Il descend de voiture, boulevard des Capucines, pour visiter les travaux en cours. Puis, dans la plaine des Sablons, il passe en revue une division de troupes hollandaises. Il ne se lasse pas de voir défiler ses régiments.
Bientôt c'est déjà la nuit.
Il va retrouver Marie.
Demain, dit-il, il sera sur la route pour rejoindre Erfurt. Après, il se rendra en Espagne. Marie Walewska demeure silencieuse, mais il devine son inquiétude. Elle ne comprend pas pourquoi il doit ainsi être à la tête de ses armées. Doit-il sans cesse combattre ?
Il murmure, comme pour lui-même :
- Il faut avoir longtemps fait la guerre pour la concevoir.
Il se lève, ajoute d'une voix plus forte :
- À la guerre, les hommes ne sont rien, c'est un homme qui est tout.
Il est cet homme.
18.
Il fait encore nuit, ce jeudi 22 novembre 1808, quand, à 5 heures du matin, Napoléon monte dans sa berline. Il tourne la tête. Il lui semble apercevoir, s'avançant dans les galeries, la silhouette de Joséphine, suivie par ses dames de compagnie.
Il fait aussitôt signe au colonel qui commande l'escorte des chasseurs de la Garde. La berline s'ébranle et prend la route de Châlons.
Il se sent enfin libre. Voilà des jours que Joséphine insiste pour l'accompagner à Erfurt. Il a refusé. Elle l'a harcelé. Elle voulait assister aux représentations que va donner chaque soir la Comédie-Française, participer aux fêtes et aux dîners. N'a-t-elle pas le droit d'être parmi les rois et face à l'empereur de Russie ? N'est-ce pas elle, l'Impératrice ?

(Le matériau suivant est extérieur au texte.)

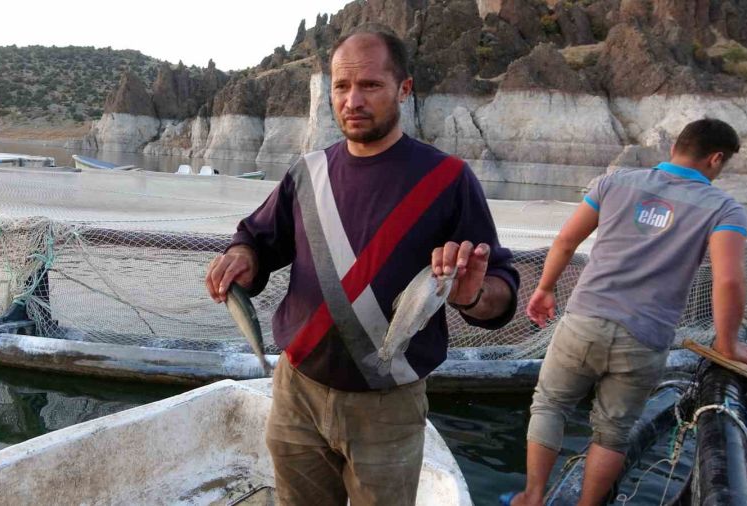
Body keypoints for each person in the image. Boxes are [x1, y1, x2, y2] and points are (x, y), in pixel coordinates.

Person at [205, 26, 519, 505]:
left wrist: (472, 294)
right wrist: (240, 257)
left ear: (404, 89)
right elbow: (257, 241)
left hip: (389, 407)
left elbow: (499, 292)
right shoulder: (305, 174)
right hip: (296, 394)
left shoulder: (448, 179)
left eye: (370, 85)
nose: (353, 100)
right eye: (341, 86)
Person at [505, 118, 747, 506]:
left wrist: (544, 288)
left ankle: (533, 496)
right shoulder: (724, 209)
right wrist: (726, 344)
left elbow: (567, 240)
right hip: (645, 337)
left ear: (675, 147)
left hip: (584, 319)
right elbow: (728, 281)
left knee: (550, 404)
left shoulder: (614, 183)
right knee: (613, 432)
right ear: (716, 159)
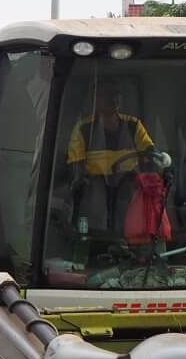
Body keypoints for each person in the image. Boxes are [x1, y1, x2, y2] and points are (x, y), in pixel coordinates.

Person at [66, 79, 155, 239]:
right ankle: (96, 243)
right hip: (95, 182)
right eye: (106, 94)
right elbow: (76, 162)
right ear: (96, 99)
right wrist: (80, 180)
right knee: (95, 200)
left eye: (116, 94)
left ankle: (129, 243)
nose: (113, 98)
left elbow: (149, 151)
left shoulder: (134, 124)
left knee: (131, 198)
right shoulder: (83, 127)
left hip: (126, 181)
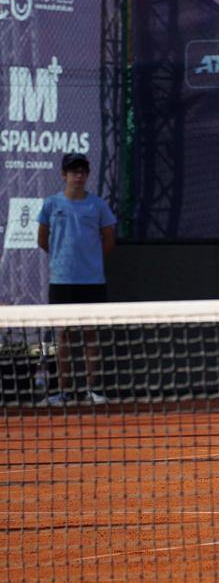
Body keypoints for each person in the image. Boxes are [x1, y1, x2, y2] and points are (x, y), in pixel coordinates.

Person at [36, 153, 117, 406]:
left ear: (87, 175)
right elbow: (42, 239)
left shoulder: (98, 205)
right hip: (62, 281)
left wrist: (90, 263)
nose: (78, 176)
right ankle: (63, 392)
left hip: (92, 282)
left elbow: (108, 240)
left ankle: (91, 391)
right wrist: (63, 260)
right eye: (73, 171)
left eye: (82, 171)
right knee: (65, 337)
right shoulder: (51, 204)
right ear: (63, 175)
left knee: (91, 335)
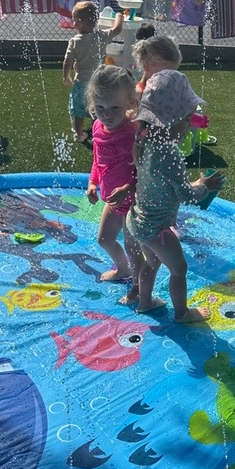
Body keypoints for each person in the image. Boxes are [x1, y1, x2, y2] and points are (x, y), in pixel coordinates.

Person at [126, 69, 224, 322]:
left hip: (137, 220)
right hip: (156, 227)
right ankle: (182, 313)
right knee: (180, 269)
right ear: (172, 119)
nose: (190, 124)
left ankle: (145, 303)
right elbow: (187, 196)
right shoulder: (170, 155)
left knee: (151, 263)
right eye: (188, 118)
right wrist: (205, 186)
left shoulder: (145, 139)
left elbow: (164, 185)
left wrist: (194, 183)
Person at [86, 65, 144, 304]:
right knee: (104, 240)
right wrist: (92, 182)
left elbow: (145, 171)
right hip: (113, 199)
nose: (106, 115)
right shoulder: (97, 127)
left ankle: (139, 288)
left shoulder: (132, 133)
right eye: (100, 107)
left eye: (115, 108)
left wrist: (128, 188)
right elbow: (97, 159)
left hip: (133, 203)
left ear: (130, 103)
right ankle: (123, 269)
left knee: (133, 249)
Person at [63, 1, 123, 143]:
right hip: (98, 83)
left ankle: (79, 135)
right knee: (97, 109)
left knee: (78, 110)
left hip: (80, 83)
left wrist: (66, 76)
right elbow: (117, 29)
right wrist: (119, 16)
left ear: (80, 22)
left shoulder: (74, 41)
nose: (73, 23)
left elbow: (67, 61)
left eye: (74, 20)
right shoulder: (101, 36)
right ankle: (97, 132)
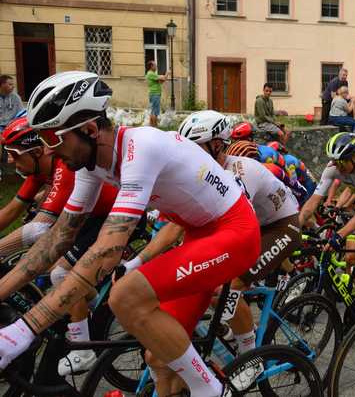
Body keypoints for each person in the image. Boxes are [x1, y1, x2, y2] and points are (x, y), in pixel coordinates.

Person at [0, 71, 260, 397]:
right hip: (196, 234)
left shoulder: (142, 148)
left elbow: (107, 250)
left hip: (234, 231)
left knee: (124, 297)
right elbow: (57, 237)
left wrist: (25, 328)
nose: (50, 152)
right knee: (158, 357)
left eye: (53, 139)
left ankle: (210, 390)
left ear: (90, 129)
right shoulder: (89, 164)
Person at [119, 110, 299, 393]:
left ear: (217, 145)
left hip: (279, 226)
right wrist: (141, 261)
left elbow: (237, 233)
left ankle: (248, 356)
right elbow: (173, 228)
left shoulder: (240, 171)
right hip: (247, 228)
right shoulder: (195, 174)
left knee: (228, 284)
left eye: (195, 147)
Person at [0, 117, 121, 374]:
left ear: (34, 151)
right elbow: (11, 211)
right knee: (58, 270)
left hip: (110, 216)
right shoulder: (39, 169)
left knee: (61, 273)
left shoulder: (65, 168)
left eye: (12, 154)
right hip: (89, 216)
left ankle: (83, 347)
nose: (9, 160)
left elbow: (40, 229)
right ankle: (89, 303)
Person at [145, 61, 168, 128]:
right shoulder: (151, 73)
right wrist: (167, 73)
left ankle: (151, 126)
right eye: (155, 65)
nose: (156, 67)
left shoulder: (152, 74)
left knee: (153, 110)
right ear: (151, 66)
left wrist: (164, 76)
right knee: (155, 112)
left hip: (154, 94)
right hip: (155, 94)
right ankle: (155, 127)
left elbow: (161, 81)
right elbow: (163, 78)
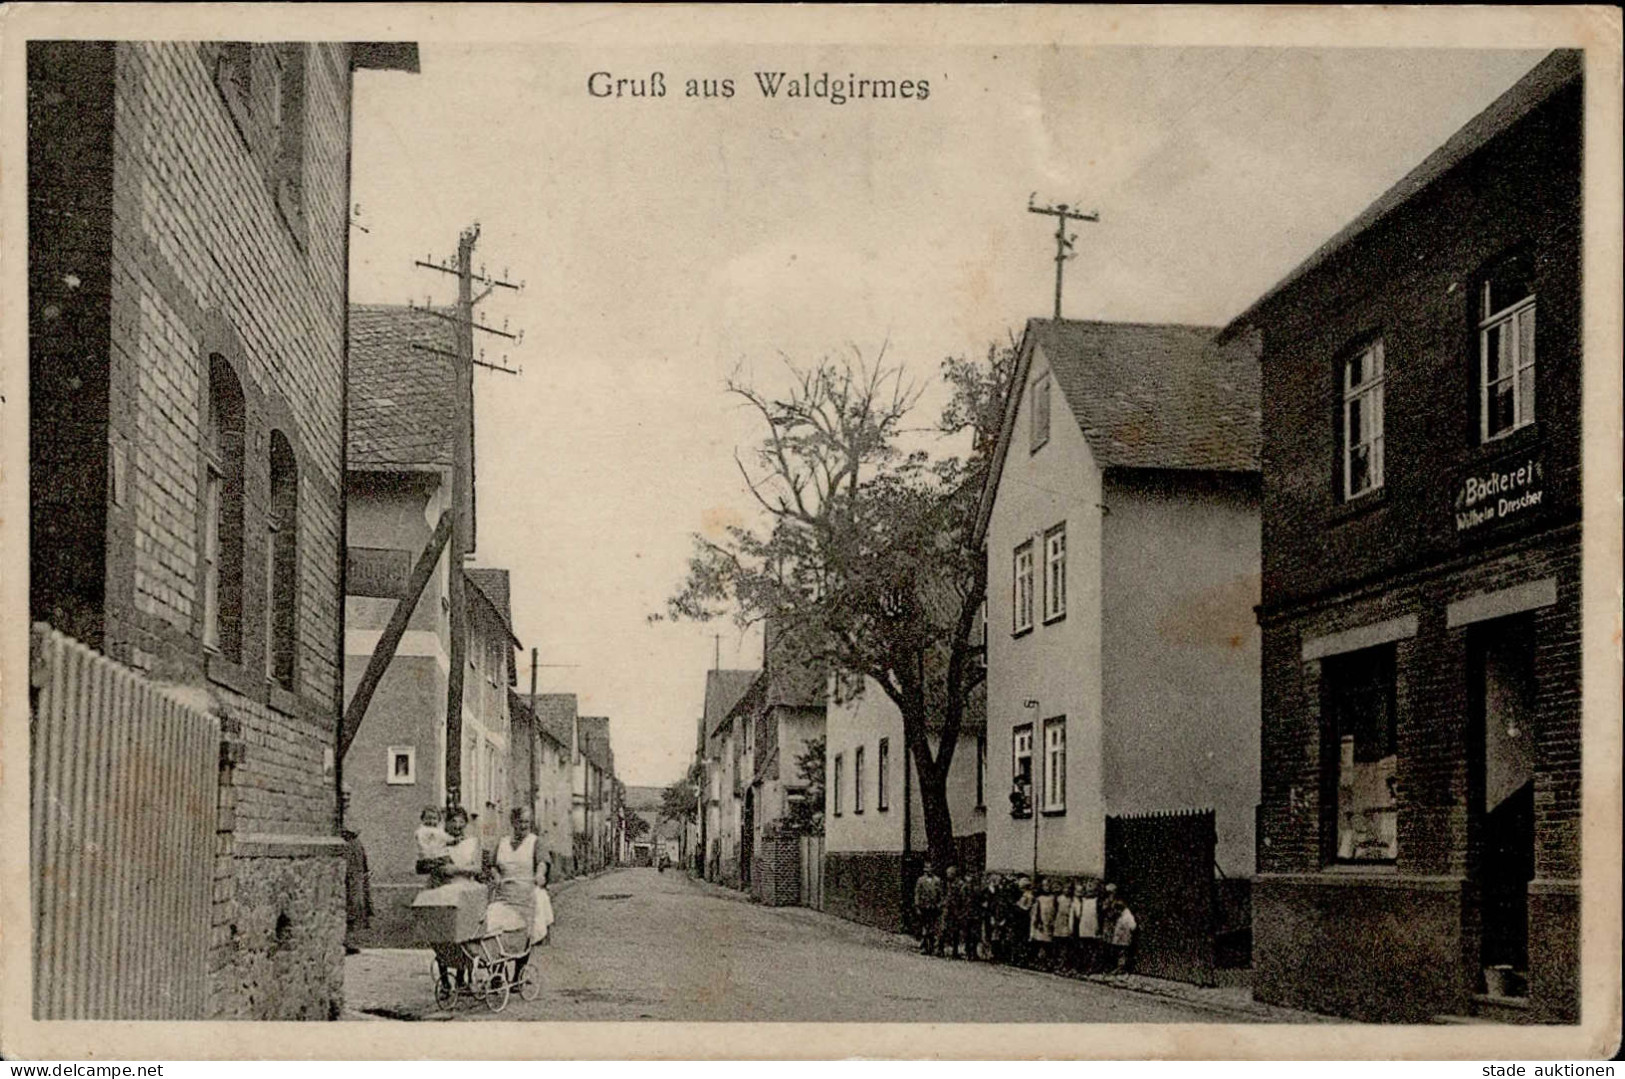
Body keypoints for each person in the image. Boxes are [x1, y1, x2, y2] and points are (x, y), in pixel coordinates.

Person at [340, 789, 372, 955]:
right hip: (345, 855)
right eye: (343, 794)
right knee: (347, 895)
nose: (346, 798)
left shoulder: (350, 814)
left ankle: (351, 939)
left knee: (357, 898)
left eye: (348, 795)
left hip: (355, 856)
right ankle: (343, 940)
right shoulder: (334, 815)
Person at [912, 865, 944, 956]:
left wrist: (939, 905)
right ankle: (924, 947)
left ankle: (933, 947)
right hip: (924, 907)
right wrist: (917, 906)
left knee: (933, 928)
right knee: (925, 928)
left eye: (930, 868)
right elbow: (917, 894)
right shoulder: (921, 880)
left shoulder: (937, 881)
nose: (928, 870)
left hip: (933, 908)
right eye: (926, 868)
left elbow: (940, 894)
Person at [1072, 880, 1100, 974]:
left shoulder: (1097, 901)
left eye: (1092, 890)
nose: (1089, 892)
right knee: (1083, 948)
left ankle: (1091, 967)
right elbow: (1078, 914)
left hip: (1093, 927)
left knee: (1092, 949)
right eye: (1088, 890)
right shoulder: (1082, 901)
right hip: (1083, 927)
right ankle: (1082, 966)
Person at [415, 805, 451, 877]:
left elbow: (446, 838)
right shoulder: (423, 831)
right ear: (422, 819)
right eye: (428, 818)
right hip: (428, 857)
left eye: (434, 818)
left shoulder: (438, 830)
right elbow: (423, 845)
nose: (431, 821)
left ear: (438, 820)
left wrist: (452, 840)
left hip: (438, 856)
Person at [1051, 877, 1075, 971]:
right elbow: (1054, 910)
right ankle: (1056, 963)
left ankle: (1064, 964)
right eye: (1065, 888)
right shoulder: (1059, 898)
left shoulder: (1072, 900)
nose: (1067, 890)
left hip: (1067, 922)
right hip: (1058, 922)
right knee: (1057, 943)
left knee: (1065, 945)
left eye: (1069, 888)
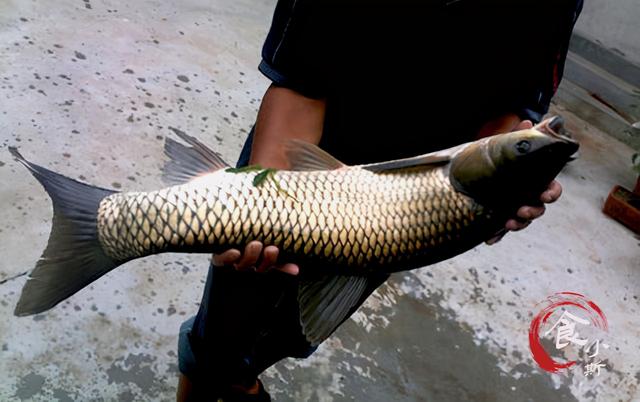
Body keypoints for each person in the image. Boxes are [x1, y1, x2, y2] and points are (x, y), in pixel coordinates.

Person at [176, 0, 583, 400]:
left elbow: (512, 103)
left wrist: (505, 180)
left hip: (411, 204)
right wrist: (262, 208)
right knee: (221, 339)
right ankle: (231, 380)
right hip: (303, 153)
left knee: (287, 335)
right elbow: (302, 83)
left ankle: (241, 380)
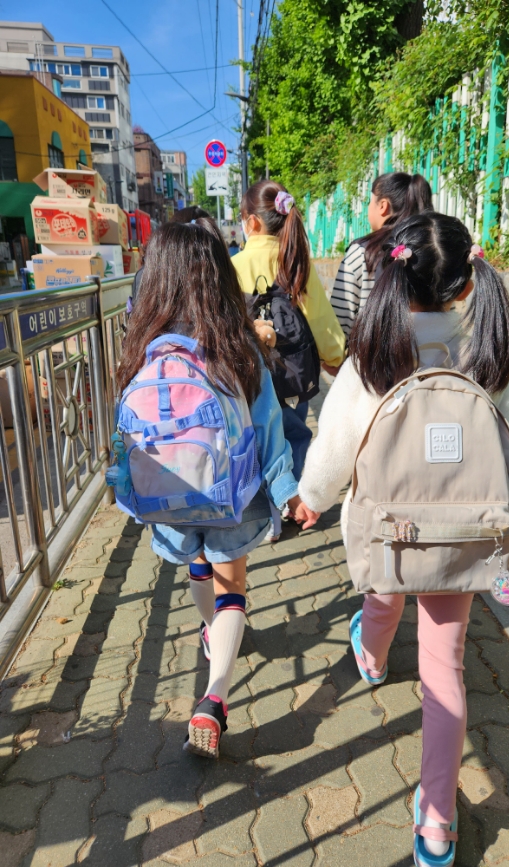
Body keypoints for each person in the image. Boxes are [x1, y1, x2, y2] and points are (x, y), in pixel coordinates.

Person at [297, 212, 509, 865]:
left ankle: (371, 658)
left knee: (382, 596)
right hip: (464, 536)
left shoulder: (377, 349)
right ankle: (436, 822)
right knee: (444, 669)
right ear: (469, 282)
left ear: (394, 275)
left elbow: (337, 438)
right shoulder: (486, 348)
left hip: (388, 529)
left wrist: (312, 496)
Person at [116, 219, 319, 758]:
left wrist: (125, 490)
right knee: (234, 590)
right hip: (234, 494)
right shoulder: (236, 346)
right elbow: (270, 430)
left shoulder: (141, 347)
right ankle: (214, 698)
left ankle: (211, 633)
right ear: (218, 279)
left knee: (199, 567)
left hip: (168, 492)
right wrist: (288, 493)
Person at [232, 179, 346, 483]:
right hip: (294, 373)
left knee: (254, 436)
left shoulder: (233, 266)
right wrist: (334, 356)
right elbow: (319, 317)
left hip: (249, 375)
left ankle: (265, 499)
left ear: (252, 222)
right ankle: (292, 495)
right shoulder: (296, 262)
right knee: (294, 434)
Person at [330, 172, 432, 338]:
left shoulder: (362, 252)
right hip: (433, 350)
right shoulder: (434, 248)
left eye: (370, 201)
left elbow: (338, 324)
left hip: (370, 352)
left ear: (383, 206)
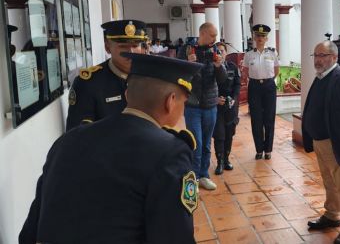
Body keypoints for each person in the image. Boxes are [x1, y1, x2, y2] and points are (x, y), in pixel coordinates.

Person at [19, 53, 203, 244]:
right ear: (171, 101)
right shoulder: (169, 152)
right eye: (184, 103)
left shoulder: (67, 140)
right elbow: (174, 237)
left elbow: (30, 231)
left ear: (126, 95)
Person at [303, 41, 340, 244]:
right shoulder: (321, 77)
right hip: (321, 141)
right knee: (329, 182)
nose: (318, 59)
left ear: (334, 57)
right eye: (316, 55)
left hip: (338, 142)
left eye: (323, 55)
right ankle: (332, 215)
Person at [66, 20, 148, 130]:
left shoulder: (152, 79)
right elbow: (77, 136)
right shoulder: (88, 83)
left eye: (135, 45)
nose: (131, 52)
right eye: (123, 46)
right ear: (107, 47)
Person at [185, 22, 226, 190]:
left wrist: (219, 66)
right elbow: (179, 76)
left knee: (207, 143)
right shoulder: (187, 50)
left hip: (210, 105)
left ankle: (203, 175)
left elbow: (223, 79)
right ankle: (193, 177)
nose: (215, 39)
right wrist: (188, 63)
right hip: (193, 105)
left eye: (216, 36)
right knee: (196, 142)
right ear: (202, 34)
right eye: (212, 36)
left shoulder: (215, 51)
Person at [242, 24, 279, 160]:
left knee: (269, 118)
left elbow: (276, 70)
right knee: (256, 119)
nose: (260, 38)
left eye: (263, 36)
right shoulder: (248, 54)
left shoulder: (272, 53)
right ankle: (259, 149)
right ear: (254, 37)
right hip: (254, 87)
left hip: (269, 86)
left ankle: (268, 150)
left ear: (267, 38)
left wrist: (268, 80)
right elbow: (245, 72)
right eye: (258, 35)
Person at [213, 42, 241, 175]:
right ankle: (219, 162)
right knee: (219, 135)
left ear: (226, 53)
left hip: (230, 106)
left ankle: (227, 159)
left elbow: (237, 84)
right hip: (217, 106)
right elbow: (209, 87)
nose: (220, 53)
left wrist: (234, 98)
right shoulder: (212, 68)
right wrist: (215, 99)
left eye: (222, 51)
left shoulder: (233, 67)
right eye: (217, 51)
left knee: (229, 134)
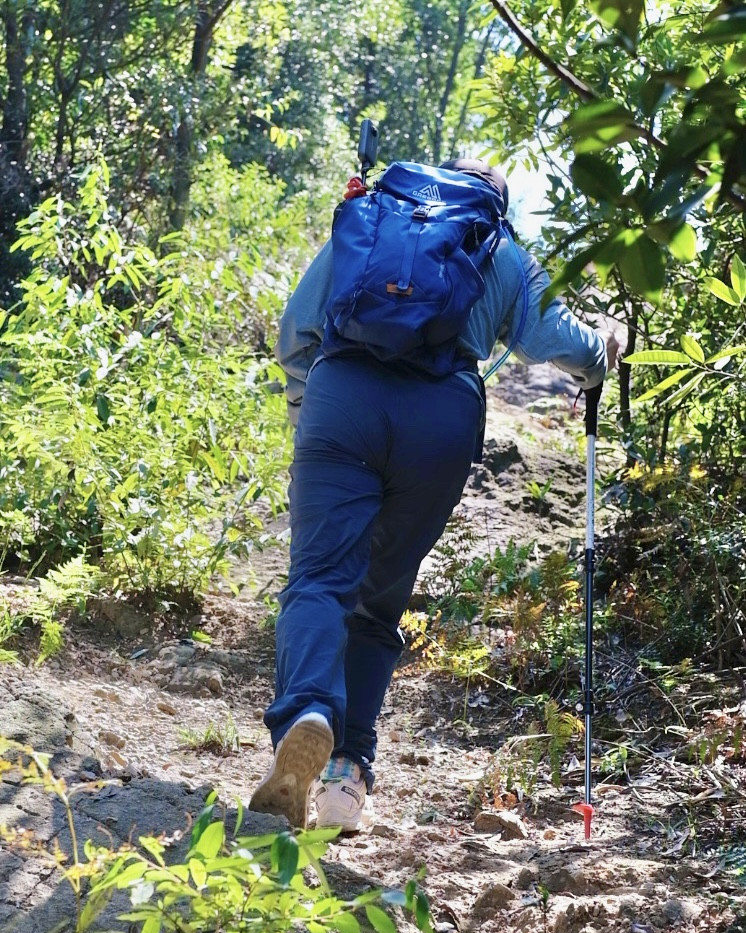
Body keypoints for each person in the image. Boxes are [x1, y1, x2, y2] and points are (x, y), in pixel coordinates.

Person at [249, 158, 619, 831]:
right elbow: (553, 339)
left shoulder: (375, 216)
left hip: (343, 397)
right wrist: (605, 346)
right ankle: (345, 779)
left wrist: (315, 407)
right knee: (380, 598)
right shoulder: (500, 248)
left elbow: (297, 328)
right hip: (440, 422)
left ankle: (307, 710)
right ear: (495, 206)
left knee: (317, 581)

Il n'a rien répondu. Il est heureux de ne pas avoir cédé. Il est seul comme un jeune homme à marier. Il se laisse bercer par les cahots de la berline. Il faut qu'il suggère aux souverains rassemblés, et d'abord à Alexandre I er, qu'il cherche une nouvelle épouse, digne de lui, pour assurer l'avenir de la dynastie. Ce mariage auquel il pense, ce peut être un atout pour sa politique, le moyen de resserrer encore les liens d'une alliance. Pourquoi pas une grande-duchesse russe ? Alexandre I ern'a-t-il pas deux jeunes sœurs non mariées ?
Il rêve alors que le jour se lève sur les étendues grises des plateaux lorrains. La voiture est souvent contrainte de ralentir. Il se penche avec un mouvement d'impatience. La route est encombrée de fourgons et de berlines, de chevaux de selle et de carrosses, de cavaliers qui portent la livrée impériale.
Il lui semble reconnaître dans l'une des voitures Mlle Bourgoing, avec son menton pointu, ses boucles, son regard mutin. Il se souvient de la rouerie de cette jolie comédienne qui s'abandonnait à lui tout en étant la maîtresse de Chaptal. Il sourit. Pauvre Chaptal qui, dans l'aventure, y a perdu son ministère !
Il demande à Méneval, qui se tient dans le coin opposé de la berline, de lui donner la liste des comédiens invités à jouer à Erfurt.
- Trente-deux, murmure-t-il après avoir écouté Méneval.
Il ne peut s'empêcher d'évaluer à 1 000 écus par tête pour frais de voyage, et en outre plusieurs milliers de francs de gratification pour les premiers sujets, quelle dépense a ainsi été engagée.
- Je vais étonner l'Allemagne par cette magnificence, dit-il.
Il chantonne, récite quelque vers de Cinna .
Tous ces crimes d'État qu'on fait pour la couronne
Le ciel nous en absout alors qu'il nous la donne
Le passé devient juste et l'avenir permis
Qui peut y parvenir ne peut être coupable
Quoi qu'il ait fait ou fasse il devient inviolable .
Il les répète.
- C'est excellent, et surtout pour ces Allemands qui restent toujours sur les mêmes idées et qui parlent encore de la mort du duc d'Enghien, dit-il. Il faut agrandir leur morale.